Robert Lowell's early collection "Lord Weary's Castle" is my introduction to his poetry. Having recently re-read Sylvia Plath's Colossus, I came across scholars noting her influence by Lowell. So decided to read this early collection which fetched him his first (of two) Pulitzers for Poetry.
It is exhilarating yet exhausting, engaging yet enervating, reading. Without biography notes and scholarly annotations, many of these poems are impossible to parse. The prosody is impeccable--that T.S. Eliot had a hand in editing this collection for publication is no surprise. Lowell's poetry is dense with symbolism and esoteric references ranging from the Biblical and Classical to his own biography. It's erudite poetry written for erudite readers. Screw the uneducated.
There's reward for slow, line-by-line readings, painstakingly deciphering these poems. But are these poems worth the intellectual effort? I'd much rather a closer, slow reading of Elizabeth Bishop or T.S. Eliot to Robert Lowell. However, Lowell has a mesmerizing craft which arrests your attention even when you're not entirely sure what he is going on about. Fault him for his obscurity, sure, but praise him for his prosody. It's a mixed bag.
This collection gives me hope that Lowell is emulating at this point in his career--a career just beginning. What about when he stops trying to please the poetry masters of his time and assumes his own voice? I plan to find out when I read his other Pulitzer Prize winning collection The Dolphin in a few weeks.

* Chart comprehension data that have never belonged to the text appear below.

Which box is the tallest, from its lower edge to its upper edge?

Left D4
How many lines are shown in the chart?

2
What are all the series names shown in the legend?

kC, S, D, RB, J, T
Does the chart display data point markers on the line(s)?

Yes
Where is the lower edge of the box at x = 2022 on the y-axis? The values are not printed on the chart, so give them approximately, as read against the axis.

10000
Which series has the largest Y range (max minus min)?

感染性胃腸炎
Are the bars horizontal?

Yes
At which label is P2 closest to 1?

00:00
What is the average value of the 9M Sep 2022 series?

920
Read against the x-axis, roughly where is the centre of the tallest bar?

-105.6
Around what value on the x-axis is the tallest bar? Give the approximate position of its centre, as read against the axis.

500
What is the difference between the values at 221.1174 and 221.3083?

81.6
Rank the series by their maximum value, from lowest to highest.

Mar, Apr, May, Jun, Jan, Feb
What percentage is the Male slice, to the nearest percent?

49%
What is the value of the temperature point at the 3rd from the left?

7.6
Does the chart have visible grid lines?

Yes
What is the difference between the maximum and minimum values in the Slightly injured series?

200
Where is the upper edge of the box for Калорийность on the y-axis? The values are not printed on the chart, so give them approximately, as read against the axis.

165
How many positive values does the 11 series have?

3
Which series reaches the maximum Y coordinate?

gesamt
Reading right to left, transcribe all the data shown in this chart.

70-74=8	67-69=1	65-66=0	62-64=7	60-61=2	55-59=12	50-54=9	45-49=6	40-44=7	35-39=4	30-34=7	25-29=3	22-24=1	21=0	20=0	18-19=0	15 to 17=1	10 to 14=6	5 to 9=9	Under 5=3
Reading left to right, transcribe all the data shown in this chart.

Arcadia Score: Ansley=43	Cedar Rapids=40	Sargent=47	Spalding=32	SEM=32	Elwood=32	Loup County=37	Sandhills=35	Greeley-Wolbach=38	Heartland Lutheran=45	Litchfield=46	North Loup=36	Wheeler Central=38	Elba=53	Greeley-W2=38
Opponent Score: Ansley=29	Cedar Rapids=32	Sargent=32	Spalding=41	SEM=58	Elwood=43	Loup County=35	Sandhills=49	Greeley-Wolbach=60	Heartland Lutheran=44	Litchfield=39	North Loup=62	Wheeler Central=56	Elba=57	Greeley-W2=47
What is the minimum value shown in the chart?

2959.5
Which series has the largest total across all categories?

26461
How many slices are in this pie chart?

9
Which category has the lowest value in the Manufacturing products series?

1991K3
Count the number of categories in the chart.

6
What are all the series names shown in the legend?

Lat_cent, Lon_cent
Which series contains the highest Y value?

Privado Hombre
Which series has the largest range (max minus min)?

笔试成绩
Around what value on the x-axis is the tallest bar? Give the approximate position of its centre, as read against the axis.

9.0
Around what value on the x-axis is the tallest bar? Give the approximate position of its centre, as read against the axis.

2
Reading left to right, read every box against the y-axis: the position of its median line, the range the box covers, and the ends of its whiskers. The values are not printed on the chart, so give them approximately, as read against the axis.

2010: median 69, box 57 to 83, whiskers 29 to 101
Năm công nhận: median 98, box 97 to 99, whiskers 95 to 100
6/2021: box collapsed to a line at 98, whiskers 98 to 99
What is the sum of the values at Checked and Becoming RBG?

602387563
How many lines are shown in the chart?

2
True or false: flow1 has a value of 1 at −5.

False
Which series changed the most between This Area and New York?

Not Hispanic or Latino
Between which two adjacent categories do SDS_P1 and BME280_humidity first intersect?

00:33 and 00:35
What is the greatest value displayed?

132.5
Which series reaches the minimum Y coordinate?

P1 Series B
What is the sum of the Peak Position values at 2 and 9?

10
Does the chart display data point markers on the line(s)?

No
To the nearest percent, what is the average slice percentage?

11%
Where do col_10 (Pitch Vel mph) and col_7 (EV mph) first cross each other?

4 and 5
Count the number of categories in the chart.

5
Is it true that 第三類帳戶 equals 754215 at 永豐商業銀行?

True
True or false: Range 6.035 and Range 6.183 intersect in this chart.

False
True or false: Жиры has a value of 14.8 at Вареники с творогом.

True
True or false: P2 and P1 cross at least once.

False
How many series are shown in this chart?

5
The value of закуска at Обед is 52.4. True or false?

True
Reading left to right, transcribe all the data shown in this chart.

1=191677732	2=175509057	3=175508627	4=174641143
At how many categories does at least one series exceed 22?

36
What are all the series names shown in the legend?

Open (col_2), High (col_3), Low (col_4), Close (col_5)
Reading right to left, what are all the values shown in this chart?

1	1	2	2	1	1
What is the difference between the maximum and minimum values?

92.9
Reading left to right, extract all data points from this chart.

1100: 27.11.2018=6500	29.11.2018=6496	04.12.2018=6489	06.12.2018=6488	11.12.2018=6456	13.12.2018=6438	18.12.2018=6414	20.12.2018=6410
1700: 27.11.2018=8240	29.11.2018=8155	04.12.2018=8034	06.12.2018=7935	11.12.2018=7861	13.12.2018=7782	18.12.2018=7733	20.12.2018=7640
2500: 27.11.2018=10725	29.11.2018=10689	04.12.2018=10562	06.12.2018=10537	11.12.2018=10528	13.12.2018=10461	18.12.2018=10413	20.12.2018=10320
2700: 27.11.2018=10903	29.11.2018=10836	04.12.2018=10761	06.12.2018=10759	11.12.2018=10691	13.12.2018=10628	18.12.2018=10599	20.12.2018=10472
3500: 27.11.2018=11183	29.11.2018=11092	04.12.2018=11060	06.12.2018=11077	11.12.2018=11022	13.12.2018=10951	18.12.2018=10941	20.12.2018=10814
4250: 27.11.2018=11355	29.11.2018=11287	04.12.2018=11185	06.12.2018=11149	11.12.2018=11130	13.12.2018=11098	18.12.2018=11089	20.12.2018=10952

"What a dog's life it is to be a king," I grumbled and unslung my gun; the chaff and cinders whipped me and began to sting. I heard our Monarch's Breughel-peasant laugh Exploding, as a spaniel mucked with tar Cut by his Highness' ankles on the double-quick To fetch its stamping mistress. Louis smashed Its backbone with a backstroke of his stick: Slouching a little more than usual, he splashed As boyish as a stallion to the Champ de Mars.
from "1790 (From the Memoirs of General Thiebault)"
The poetry of Lord Weary's Castle is extremely pretentious. It is written to be difficult and obscure just for the sake of it, Lowell really worked overtime with his vocabulary, and his allusions, and his cryptic sentences to make it as unlike prose as possible. There is no need to be so enigmatic, and there is certainly no need to use phrases like detritus of death or baroque and prodigal embellishments, to write profound and intellectual poetry.
I want to make clear that this pretentiousness is not to be praised, because it turns out that there is good pretentious poetry and bad pretentious poetry, and Lord Weary's Castle is of the good kind. Of an excellent kind, really. Lowell has a unique voice of stone-cold emotional intensity. The poetry is dense and feverish, and there is depth of both thought and feeling in it, just don't expect to find it in your first or second reading of each poem. Perhaps the most brilliant aspect of the collection is that the poetry appears to be loose in structure while actually maintaining unflinching metre and regular rhyme. It nicely reflects the theme of the collection - to Lowell the world appears to be a chaotic series of violence, so then he tries really, really hard to see a meaningful Catholic order of grace and redemption in it. In that way you can see the order and meaning in his poetry, but you have to try really hard first.
this has the edited version of "children of light", but follows an earlier chapbook version which I cannot locate thru goodreads. It was published privately. The later line " And candles gutter by an empty altar," is previously And candles gutter in a hall of mirrors. i would like to have both versions yeah right ..
I couldn't do it. It is VERY RARE that I will not persevere to the end of even a bad book. But I just couldn't take any more, not with so much lovely poetry around. I think you have to take a class, probably with Lowell, to get any of this. I am not interested in poetry that is so inaccessible!
An astounding use of meter and rhyme, but sadly (very sadly) every poem is plagued with an abundance of Catholic nonsense. Further proof that religion is the worst thing man has ever invented and that it ruins everything.
So masterful of rhythm, sound, and allusional texture that I hardly ever cared to know the meaning. This is what Stevens would have been if he'd been good at the technical aspects of poetry.